= Siraituruk =

Village in Toba, Indonesia

Siraituruk is a village that lies on the Toba Highland in North Sumatra, Indonesia. It is inhabited by Toba Batak, mostly of the Sirait Siraituruk is flanked by a river, the Aek Mandosi, which is divided into two waterways for paddy field irrigation. The Sirait Vam is Sirait Sihahaan and Sirait Sianggian.

==Cultivations==
There are paddy rice fields along the village. Paddies are cultivated and harvested once a year. After harvesting rice, villagers prepare the paddy field for fishery. There are many kinds of fish normally cultivated, the most common of which is a yellow-gold fish called ikan mas ("gold fish"). Gold fish is very popular around the village and also across the Toba Highland.

==Celebrations==
Ikan mas is a compulsory part of the cuisine for Batak parties, including marriage celebrations. Such celebrations are full of cultural ceremony, such as give some ulos (traditional Batak fabric, mostly hand-made) to the newly married couple with speeches for future prosperity and many good and healthy sons and daughters. Afterwards, the new married couple receive ikan mas cuisine, eaten while serving one another.

==Religion==
Most of the Siraituruk population is strongly Christian. Villagers conduct religious activities throughout the year, including Sunday church services, as well as celebrating Christmason (Christmas), Good Friday, and Easter. Christmas is a very cheerful event in the village, with celebrations held in the village church. The church belongs to Huria Kristen Batak Protestan Church ("Huria Batak Protestant Christian Church"), the biggest Protestant church community in the country.

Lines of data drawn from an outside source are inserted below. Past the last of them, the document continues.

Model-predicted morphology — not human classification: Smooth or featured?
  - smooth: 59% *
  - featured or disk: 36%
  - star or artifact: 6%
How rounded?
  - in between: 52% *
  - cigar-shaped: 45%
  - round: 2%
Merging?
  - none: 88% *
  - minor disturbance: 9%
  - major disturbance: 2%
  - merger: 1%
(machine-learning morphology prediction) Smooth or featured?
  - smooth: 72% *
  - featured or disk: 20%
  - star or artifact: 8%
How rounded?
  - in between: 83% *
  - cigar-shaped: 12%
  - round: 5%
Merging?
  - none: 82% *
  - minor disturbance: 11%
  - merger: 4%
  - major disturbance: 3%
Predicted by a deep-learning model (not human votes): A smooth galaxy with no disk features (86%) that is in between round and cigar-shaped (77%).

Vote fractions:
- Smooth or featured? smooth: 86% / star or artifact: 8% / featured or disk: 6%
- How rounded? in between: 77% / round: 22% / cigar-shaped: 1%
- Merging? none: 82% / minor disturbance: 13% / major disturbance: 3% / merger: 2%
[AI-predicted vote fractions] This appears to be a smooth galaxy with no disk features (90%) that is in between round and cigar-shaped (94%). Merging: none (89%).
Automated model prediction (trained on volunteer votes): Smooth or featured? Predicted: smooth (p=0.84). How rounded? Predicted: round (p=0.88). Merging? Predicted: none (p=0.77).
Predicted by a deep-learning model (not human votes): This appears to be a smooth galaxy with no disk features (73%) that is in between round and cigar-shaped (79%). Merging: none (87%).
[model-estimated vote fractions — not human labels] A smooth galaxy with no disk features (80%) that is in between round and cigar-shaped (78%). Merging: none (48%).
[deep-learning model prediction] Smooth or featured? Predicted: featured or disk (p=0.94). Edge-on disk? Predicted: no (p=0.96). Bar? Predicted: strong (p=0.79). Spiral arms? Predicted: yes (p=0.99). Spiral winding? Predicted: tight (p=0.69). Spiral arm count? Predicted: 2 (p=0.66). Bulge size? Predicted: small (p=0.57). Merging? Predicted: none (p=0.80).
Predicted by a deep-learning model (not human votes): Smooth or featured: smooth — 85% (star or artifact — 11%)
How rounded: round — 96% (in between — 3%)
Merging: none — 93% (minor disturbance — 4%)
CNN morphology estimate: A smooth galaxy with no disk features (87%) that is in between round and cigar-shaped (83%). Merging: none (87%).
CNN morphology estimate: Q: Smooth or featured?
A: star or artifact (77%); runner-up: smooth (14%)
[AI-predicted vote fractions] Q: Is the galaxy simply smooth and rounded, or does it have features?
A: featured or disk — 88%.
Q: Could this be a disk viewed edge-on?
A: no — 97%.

Worshippers come from all walks of life, including groups of university students who study in the city of Medan, 200 km away.

From the first day of December, villagers celebrate the birthday of Jesus Christ with religious sermons in the church. Every night groups queue for the chance to celebrate Christmason in the church. The celebration includes singing Christmas songs (written on Church song books, and also including popular Christian religious songs), listening to evangelical sermons, reading Bible verses, and sometimes dramas about the life of Jesus Christ. It is a very cheerful celebration. People wear newly bought clothes and shoes, especially children. Children also receive presents from their parents.

==Climate==
Overall, the climate in Siraituruk is cool and pleasant. The village is surrounded by the Bukit Barisan mountains, which appear blue-green in color, full of tropical forests. Daylight hours are typically hot with low humidity, while evenings can be biting cold, especially in the windy season.